Exercise directions
The answer must be an exact reproduction of the lines from the start of the records below through the line containing "soggiorno con angolo", and nothing more.

Available data
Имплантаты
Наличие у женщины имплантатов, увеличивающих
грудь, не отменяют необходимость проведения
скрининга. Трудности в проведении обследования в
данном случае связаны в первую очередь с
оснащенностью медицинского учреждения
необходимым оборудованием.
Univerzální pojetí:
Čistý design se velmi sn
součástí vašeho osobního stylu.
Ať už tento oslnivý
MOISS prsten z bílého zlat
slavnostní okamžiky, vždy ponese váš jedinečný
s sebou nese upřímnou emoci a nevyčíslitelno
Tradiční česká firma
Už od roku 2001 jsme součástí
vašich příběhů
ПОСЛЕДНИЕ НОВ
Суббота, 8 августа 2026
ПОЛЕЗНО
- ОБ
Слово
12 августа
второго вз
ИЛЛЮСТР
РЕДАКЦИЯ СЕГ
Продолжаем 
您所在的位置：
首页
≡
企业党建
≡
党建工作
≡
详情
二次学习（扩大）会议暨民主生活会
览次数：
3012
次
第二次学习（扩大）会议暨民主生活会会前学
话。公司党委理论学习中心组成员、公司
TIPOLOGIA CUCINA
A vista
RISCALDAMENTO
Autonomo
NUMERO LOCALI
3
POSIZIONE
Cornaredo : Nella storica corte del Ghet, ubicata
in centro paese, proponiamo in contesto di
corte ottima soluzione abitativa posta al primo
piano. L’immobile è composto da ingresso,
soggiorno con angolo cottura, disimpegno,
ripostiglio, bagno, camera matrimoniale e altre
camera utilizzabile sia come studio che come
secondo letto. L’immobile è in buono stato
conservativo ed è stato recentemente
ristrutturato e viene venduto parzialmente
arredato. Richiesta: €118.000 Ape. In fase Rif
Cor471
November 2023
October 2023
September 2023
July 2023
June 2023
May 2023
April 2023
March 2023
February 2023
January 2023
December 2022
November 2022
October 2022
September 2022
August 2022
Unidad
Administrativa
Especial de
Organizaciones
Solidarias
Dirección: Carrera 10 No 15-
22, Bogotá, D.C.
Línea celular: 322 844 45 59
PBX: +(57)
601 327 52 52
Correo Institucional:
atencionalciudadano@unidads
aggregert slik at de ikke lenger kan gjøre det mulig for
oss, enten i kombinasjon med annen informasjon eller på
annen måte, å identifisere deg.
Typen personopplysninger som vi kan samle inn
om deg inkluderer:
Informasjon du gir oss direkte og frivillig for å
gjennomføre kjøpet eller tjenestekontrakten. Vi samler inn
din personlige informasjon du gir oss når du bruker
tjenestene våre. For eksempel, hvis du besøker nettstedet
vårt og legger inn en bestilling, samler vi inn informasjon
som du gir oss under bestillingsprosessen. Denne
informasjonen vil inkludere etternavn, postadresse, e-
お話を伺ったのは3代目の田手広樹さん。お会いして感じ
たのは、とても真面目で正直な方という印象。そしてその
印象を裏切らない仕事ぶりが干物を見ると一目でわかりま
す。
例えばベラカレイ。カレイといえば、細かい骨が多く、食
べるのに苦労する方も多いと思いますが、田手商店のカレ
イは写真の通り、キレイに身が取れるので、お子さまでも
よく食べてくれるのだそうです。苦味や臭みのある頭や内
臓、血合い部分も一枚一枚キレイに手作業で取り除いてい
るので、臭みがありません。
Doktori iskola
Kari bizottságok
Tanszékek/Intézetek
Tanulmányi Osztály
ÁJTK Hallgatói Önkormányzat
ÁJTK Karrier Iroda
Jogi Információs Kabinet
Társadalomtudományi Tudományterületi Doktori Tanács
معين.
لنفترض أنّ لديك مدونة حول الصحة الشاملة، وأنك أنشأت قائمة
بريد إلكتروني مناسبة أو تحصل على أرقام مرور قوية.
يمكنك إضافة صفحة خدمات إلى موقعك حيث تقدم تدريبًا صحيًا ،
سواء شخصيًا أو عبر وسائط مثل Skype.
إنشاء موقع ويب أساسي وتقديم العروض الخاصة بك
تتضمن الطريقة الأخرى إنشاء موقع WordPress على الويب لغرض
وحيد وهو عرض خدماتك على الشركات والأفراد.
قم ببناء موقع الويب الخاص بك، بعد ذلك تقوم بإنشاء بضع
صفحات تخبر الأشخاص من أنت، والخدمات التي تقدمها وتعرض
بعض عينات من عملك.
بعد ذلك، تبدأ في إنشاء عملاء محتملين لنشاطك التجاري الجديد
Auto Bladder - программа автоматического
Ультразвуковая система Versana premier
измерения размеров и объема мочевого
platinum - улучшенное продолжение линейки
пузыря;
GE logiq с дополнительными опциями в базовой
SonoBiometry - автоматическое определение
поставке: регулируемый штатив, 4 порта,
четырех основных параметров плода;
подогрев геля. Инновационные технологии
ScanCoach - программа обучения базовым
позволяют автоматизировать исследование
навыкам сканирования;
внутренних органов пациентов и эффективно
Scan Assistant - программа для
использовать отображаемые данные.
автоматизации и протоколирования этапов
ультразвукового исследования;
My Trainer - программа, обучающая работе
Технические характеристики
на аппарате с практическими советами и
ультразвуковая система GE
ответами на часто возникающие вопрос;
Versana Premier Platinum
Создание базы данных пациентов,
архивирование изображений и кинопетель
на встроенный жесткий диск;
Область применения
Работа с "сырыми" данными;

Result
Имплантаты
Наличие у женщины имплантатов, увеличивающих
грудь, не отменяют необходимость проведения
скрининга. Трудности в проведении обследования в
данном случае связаны в первую очередь с
оснащенностью медицинского учреждения
необходимым оборудованием.
Univerzální pojetí:
Čistý design se velmi sn
součástí vašeho osobního stylu.
Ať už tento oslnivý
MOISS prsten z bílého zlat
slavnostní okamžiky, vždy ponese váš jedinečný
s sebou nese upřímnou emoci a nevyčíslitelno
Tradiční česká firma
Už od roku 2001 jsme součástí
vašich příběhů
ПОСЛЕДНИЕ НОВ
Суббота, 8 августа 2026
ПОЛЕЗНО
- ОБ
Слово
12 августа
второго вз
ИЛЛЮСТР
РЕДАКЦИЯ СЕГ
Продолжаем 
您所在的位置：
首页
≡
企业党建
≡
党建工作
≡
详情
二次学习（扩大）会议暨民主生活会
览次数：
3012
次
第二次学习（扩大）会议暨民主生活会会前学
话。公司党委理论学习中心组成员、公司
TIPOLOGIA CUCINA
A vista
RISCALDAMENTO
Autonomo
NUMERO LOCALI
3
POSIZIONE
Cornaredo : Nella storica corte del Ghet, ubicata
in centro paese, proponiamo in contesto di
corte ottima soluzione abitativa posta al primo
piano. L’immobile è composto da ingresso,
soggiorno con angolo cottura, disimpegno,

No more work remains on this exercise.